I was delighted to end the day with the session “Survey research beyond the binary – Exploring the potentials, challenges and consequences of alternative measures for assigned sex, gender identity/expression and sexual orientation”, moderated by Verena Ortmanns, where I learnt a lot e.g. about continuous measures in gender expression and about guidelines to measure assigned sex, gender identity, sexual orientation and gender expression, for example.

The Thursday morning, I attended the very insightful session “Sources, consequences and measurement of antisemitism”, moderated by Prof Eldad Davidov. where antisemitism was examined from different perspectives. This session was followed by a plenary session in memory of Don Dillman, under the them “We can do better”, introduced by Ver Lomazzi nad moderated by Daniel Seddig. Edith de Leeuw, Pablo Cabrera-Álvarez, Olga Maslovskaya, Carina Cornesse, Rory Fitzgerald and Bart Schouten each presented moving tributes to Don Dillman’s invaluable contributions to the field, often with a touch of humour.

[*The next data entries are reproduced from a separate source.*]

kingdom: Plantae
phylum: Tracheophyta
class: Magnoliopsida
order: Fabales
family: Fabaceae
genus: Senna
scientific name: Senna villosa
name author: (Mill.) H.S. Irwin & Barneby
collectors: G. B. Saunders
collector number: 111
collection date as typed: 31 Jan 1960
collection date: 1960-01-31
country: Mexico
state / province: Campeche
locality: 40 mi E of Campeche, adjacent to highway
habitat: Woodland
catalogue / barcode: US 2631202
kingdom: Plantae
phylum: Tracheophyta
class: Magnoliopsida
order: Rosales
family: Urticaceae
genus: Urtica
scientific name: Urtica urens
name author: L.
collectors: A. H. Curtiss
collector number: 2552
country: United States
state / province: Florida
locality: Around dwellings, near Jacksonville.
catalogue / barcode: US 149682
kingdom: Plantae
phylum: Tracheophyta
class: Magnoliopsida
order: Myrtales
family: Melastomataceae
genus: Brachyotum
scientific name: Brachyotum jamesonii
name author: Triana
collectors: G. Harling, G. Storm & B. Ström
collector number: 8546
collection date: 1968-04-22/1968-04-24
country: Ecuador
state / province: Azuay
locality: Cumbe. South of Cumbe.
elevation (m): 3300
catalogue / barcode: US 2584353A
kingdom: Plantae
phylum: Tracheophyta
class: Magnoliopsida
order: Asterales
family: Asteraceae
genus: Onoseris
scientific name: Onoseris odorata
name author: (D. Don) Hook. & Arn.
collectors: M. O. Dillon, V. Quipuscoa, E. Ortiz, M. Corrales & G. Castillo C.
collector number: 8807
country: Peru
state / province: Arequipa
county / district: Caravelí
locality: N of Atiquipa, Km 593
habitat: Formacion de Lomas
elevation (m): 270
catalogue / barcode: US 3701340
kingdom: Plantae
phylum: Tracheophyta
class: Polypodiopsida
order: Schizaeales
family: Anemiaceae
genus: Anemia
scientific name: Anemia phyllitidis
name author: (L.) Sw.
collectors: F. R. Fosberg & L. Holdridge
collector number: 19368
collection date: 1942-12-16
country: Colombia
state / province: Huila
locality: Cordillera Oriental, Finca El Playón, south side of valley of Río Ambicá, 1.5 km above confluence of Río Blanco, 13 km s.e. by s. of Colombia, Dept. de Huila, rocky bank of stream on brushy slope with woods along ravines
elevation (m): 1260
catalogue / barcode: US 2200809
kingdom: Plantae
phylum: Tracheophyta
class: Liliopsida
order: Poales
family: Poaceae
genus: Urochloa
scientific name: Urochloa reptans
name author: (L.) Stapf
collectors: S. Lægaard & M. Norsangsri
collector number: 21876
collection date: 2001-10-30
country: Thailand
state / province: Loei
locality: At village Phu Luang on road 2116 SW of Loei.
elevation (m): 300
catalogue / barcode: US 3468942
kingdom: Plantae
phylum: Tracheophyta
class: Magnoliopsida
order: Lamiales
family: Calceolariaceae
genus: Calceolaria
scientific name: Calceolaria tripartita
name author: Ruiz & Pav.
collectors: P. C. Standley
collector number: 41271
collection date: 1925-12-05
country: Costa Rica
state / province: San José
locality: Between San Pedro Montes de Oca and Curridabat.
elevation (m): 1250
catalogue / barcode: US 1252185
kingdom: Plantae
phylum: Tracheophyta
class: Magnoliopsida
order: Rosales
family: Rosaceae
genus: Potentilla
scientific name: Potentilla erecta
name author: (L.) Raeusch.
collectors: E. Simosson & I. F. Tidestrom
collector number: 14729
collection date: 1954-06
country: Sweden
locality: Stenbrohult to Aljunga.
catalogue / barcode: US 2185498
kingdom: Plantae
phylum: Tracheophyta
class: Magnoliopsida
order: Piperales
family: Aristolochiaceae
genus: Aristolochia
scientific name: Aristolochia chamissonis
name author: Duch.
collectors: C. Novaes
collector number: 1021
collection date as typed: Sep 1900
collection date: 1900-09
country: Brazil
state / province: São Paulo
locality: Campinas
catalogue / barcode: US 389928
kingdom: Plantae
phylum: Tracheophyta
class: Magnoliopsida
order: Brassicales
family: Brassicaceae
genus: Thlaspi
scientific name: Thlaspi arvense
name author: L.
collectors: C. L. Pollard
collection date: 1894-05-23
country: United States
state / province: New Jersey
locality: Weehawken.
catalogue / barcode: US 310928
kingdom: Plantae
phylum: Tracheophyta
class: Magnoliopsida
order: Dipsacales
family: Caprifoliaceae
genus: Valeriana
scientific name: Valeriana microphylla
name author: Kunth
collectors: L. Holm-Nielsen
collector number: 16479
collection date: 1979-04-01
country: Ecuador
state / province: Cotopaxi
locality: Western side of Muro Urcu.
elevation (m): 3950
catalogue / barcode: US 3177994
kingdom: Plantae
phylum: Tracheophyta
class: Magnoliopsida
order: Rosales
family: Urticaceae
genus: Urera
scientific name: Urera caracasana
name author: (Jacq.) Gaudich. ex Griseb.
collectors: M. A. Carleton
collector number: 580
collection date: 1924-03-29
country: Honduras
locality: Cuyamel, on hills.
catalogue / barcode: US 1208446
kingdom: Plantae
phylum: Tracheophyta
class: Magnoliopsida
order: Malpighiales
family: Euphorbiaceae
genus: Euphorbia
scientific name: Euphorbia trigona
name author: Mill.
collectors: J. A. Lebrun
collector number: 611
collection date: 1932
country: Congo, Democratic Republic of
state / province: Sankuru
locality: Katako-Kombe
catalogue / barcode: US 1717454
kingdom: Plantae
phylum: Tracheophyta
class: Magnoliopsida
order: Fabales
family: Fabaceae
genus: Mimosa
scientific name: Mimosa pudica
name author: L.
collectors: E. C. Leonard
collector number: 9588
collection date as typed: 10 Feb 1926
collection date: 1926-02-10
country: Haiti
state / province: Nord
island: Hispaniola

Back on the train after lunch (I missed the Friday); I reflected on these three days packed with exchanges, meetings and thought-provoking conversations with researchers and field practitioners. I felt energised and inspired, and ready to resume our asymptotic relation to perfect survey translations: we keep coming closer to the ideal adaptation and never quite attain it. “We can do better” is certainly a positive message to take back to my colleagues.